Justin Peligri: The dull reality of Foggy Bottom politics

With fewer than three months until Election Day, Patrick Kennedy feels like an underdog.

The Florida native and junior hopes to unseat five-term incumbent David Lehrman on the Foggy Bottom and West End Advisory Neighborhood Commission.

But here’s the bottom line: While students may like politics, few of them are genuinely invested in the politics of Foggy Bottom.

If Kennedy wants to help improve the Foggy Bottom neighborhood, he should focus his time on getting more involved on campus, where he can directly lobby for his fellow students.

Among the ANC’s responsibilities are: regulating traffic laws, allotting recreational facilities, advocating for adequate police protection and other small, strictly community related enterprises. That work may be important, but it is not necessarily relevant to the college-aged Washingtonian.

After all, most students are, by nature, merely temporary residents of Foggy Bottom. Our time here is significant, but fleeting.

And yes, many students elect to make the District their permanent home after graduation, but let’s be honest: Don’t full-time students have more pressing things to think about than noise ordinances and parking rules? When it comes to neighborhood concerns, students should relinquish authority to those who aren’t working to juggle classes, student organizations and internships.

There are at least 84,000 college students living in the District, according to the Consortium of Universities of the Washington Metropolitan Area’s website.

But students hold only two of the 276 seats of the 40 ANCs across the city, according to an op-ed published in The Hatchet in Feb. 2012. There’s a reason that students seldom campaign for and get elected to these positions: the commission simply doesn’t represent their needs.

Kennedy views the ANC as a way to engage the student body in local affairs.
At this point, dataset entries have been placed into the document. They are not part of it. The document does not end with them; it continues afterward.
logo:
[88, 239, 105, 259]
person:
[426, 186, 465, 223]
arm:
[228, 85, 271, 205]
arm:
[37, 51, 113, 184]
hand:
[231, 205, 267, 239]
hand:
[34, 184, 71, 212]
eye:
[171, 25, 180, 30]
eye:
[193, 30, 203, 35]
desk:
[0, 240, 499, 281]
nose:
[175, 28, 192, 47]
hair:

He argues that “students’ best interests are served when they’re more proportionately represented.” That’s an admirable intention, and I agree with the premise.
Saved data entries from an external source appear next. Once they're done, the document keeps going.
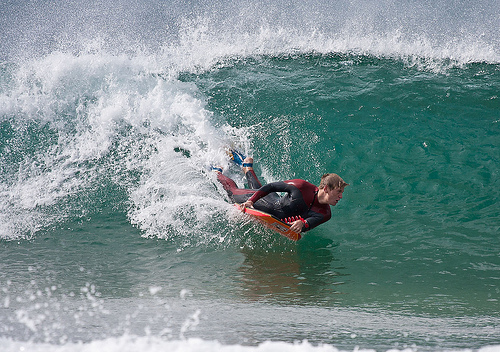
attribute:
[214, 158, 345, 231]
man — surfing, wet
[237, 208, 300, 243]
surf board — orange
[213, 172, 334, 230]
wet suit — red, black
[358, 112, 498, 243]
water — green\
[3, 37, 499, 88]
waves — white, green, crashing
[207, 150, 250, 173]
footstraps — blue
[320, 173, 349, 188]
hair — wet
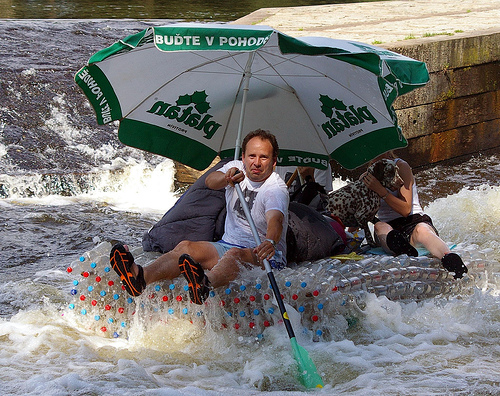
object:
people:
[106, 130, 466, 305]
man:
[108, 130, 292, 305]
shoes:
[108, 244, 212, 305]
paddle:
[266, 291, 334, 391]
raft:
[62, 227, 487, 342]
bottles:
[357, 277, 400, 294]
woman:
[360, 151, 468, 279]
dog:
[324, 158, 406, 249]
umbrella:
[74, 22, 431, 171]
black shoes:
[385, 229, 470, 279]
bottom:
[107, 244, 143, 297]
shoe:
[178, 252, 214, 305]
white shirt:
[216, 160, 289, 262]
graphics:
[231, 190, 256, 213]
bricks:
[372, 14, 500, 83]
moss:
[424, 60, 500, 132]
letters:
[317, 95, 378, 141]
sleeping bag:
[142, 186, 229, 253]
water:
[0, 138, 116, 235]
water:
[0, 1, 234, 20]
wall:
[370, 32, 500, 176]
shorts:
[211, 233, 287, 272]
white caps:
[387, 321, 473, 378]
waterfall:
[23, 92, 134, 220]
But to be blunt, students are not the best people to serve as representatives for an organization that focuses on a non-student population.
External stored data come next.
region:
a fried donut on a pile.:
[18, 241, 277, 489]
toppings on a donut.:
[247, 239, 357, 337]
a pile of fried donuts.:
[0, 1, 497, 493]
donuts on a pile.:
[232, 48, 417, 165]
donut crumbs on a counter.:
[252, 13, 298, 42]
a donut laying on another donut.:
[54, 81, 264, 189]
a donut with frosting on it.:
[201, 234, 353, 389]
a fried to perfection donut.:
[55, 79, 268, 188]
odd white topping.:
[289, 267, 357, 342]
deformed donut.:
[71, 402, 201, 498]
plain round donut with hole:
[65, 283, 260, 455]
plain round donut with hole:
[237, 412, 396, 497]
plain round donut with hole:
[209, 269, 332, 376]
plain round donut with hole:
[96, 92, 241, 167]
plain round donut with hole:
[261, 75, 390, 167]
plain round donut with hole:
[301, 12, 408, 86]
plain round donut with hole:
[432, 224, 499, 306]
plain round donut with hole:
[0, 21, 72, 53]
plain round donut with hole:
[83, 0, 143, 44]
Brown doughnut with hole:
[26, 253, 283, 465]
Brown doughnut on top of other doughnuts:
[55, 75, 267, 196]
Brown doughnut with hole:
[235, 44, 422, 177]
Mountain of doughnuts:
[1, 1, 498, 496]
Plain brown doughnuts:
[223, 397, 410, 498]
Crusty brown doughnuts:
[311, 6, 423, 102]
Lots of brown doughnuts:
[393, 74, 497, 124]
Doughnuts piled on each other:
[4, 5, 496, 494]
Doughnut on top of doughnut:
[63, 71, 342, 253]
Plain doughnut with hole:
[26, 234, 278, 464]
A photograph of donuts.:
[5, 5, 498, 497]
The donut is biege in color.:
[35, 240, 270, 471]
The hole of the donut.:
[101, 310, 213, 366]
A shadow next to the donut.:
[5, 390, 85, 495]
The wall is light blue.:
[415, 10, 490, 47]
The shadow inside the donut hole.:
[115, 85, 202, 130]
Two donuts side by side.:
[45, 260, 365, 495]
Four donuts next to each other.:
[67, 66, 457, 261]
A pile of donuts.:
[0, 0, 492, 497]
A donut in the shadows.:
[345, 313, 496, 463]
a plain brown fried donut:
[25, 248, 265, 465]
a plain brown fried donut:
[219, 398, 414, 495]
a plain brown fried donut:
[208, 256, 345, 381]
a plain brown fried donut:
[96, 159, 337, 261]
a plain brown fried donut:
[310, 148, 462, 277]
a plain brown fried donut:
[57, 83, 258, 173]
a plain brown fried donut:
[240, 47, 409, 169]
Even Lehrman, 65, who has served on the commission for the past 10 years, admits the issues the ANC deals with are far from “sexy,” he said in an interview.

Is an undergraduate the best candidate to lobby for stricter liquor licenses? Do students really care if garbage pickup is moved from Sundays to Tuesdays? I don’t think so.

But what Lehrman said about Kennedy is telling: “If he wins, he’s going to have a miserable time in that job.”

As college students, we have a lot of distractions. Our school work and our social calendars block out the majority of the empty space on our iCals and schedule books. Maybe it’s not such a bad thing that positions on the ANC are not filled with students, but rather by people who are sure to stay in Foggy Bottom.

Patrick, you deserve much admiration and praise for wanting to get involved in our community. We need more passionate leaders who are willing to sacrifice time that could be spent studying to work as public servants.

But if you are just looking for some thrilling way to engage students and the community at large, the ANC probably isn’t the organization for you.

Justin Peligri, a sophomore majoring in political communication, is The Hatchet’s contributing opinions editor.